──────── TEXT

Das wollen die Linken
Die Linken begreifen die Klimakrise stärker als andere Parteien auch als soziales Problem, weil die Erderwärmung arme Menschen härter treffe als wohlhabende. Berlin solle bis 2040 klimaneutral werden. Die Linke schlägt ein CO₂-Budget für alle Sektoren vor, um zu sehen, wo es schneller voran gehen muss. Klimaschutz will die Partei als Ziel in der Berliner Landesverfassung verankern. Mit einem Klimavorbehalt wollen sie erreichen, dass bei allen Gesetzes- und Senatsvorlagen im Zweifel klimafreundlichere Alter-nativen zu wählen sind. Um die Bürger stärker einzubeziehen, soll ein „Klimabürger:innenrat“ geschaffen werden. Auch auf lokaler Ebene sollen die Menschen konkret an der Gestaltung von lokalen Klimaschutzmaßnahmen mitwirken.
Das will die AfD
Die rechte Oppositionspartei ist die einzige politische Kraft der Stadt, die Klimaschutz und Energiewende nicht als wichtiges Thema ansieht. Nicht wenige in der AfD zweifeln daran, dass der Klimawandel menschengemacht ist. Und selbst wenn dem so sein wollte, hält es die AfD für sinnlos, in Deutschland teure Anstrengungen gegen CO₂-Emissionen zu unternehmen, wenn im Rest der Welt weiter Kohlekraftwerke gebaut werden. Die AfD möchte die Kernkraft in Deutschland weiter nutzen und verspricht sich davon billigere Energie.

────────────────
──────── DATEN ZUR ANALYSE

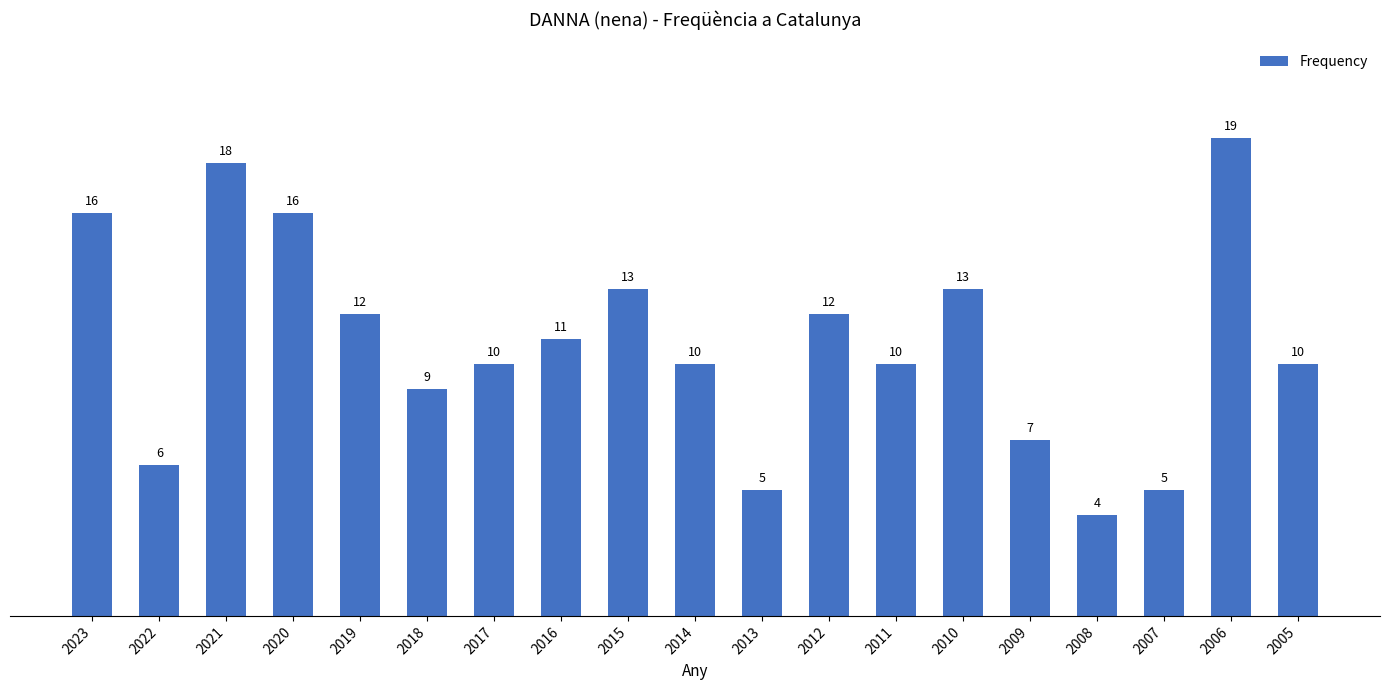

How many bars are there in total?

19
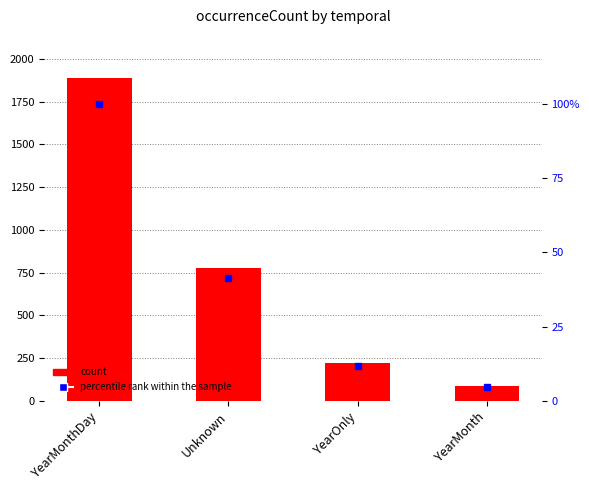

How many data points in percentile rank within the sample are less than 41?

2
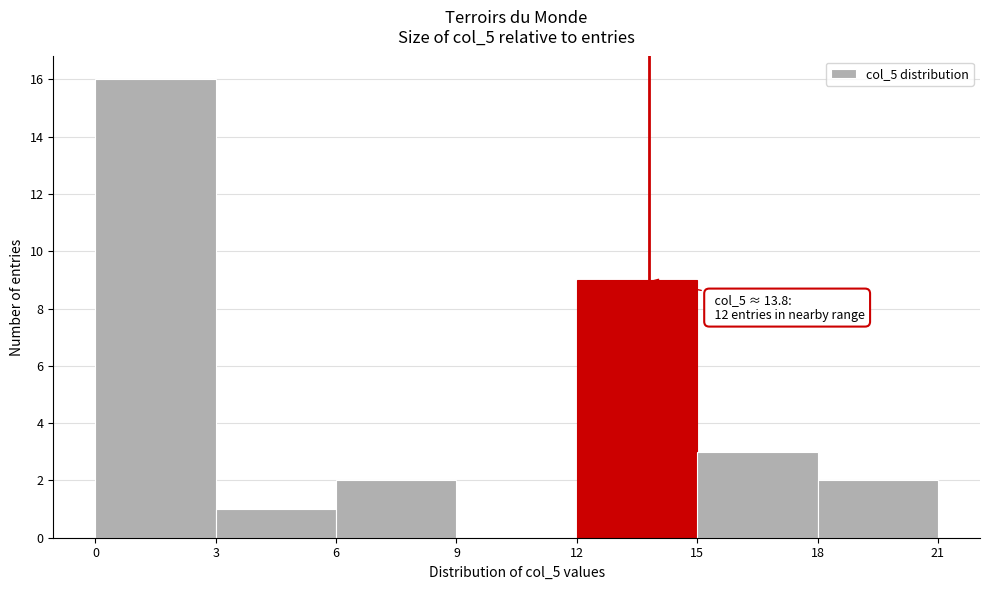

Which range on the x-axis has the tallest bar?

0 to 3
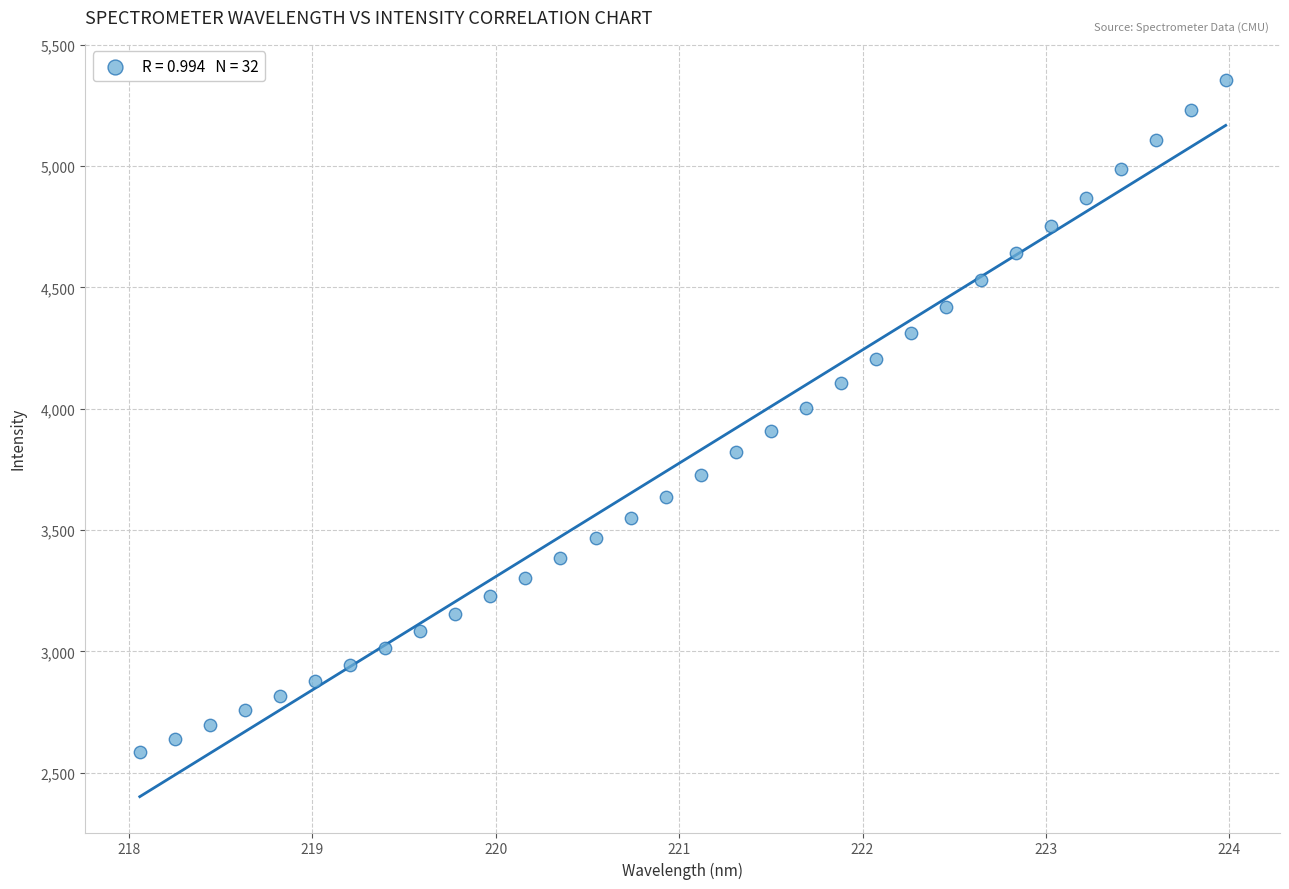

What is the range of Y values (max minus min)?

2769.9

────────────────

WORUM ES GEHT :: Setzen Sie den Text über die Klimapläne der Berliner Parteien nach seinem letzten Satz fort. Die Zeilen sind eigenständiges Material und gehören nicht zum Text über die Klimapläne der Berliner Parteien.

ANTWORT ZUR AUFGABE ::
Das will die FDP
Die FDP setzt im Klimaschutz auf Innovationen, Anreize und neue Technologien und weniger als andere Parteien auf staatliche Regulierung. Die Liberalen sind gegen weitere energetische Vorgaben für Gebäude. Auch der Bau von Solaranlagen soll über ökonomische Anreize erfolgen, nicht über Vorschriften. Für die Energiewende in der Region setzt die Partei auf Wasserstoff, der in großen Mengen produziert werden soll. In Pilotprojekten sollen Brennstoffzellen an Gebäuden Strom und Wärme produzieren.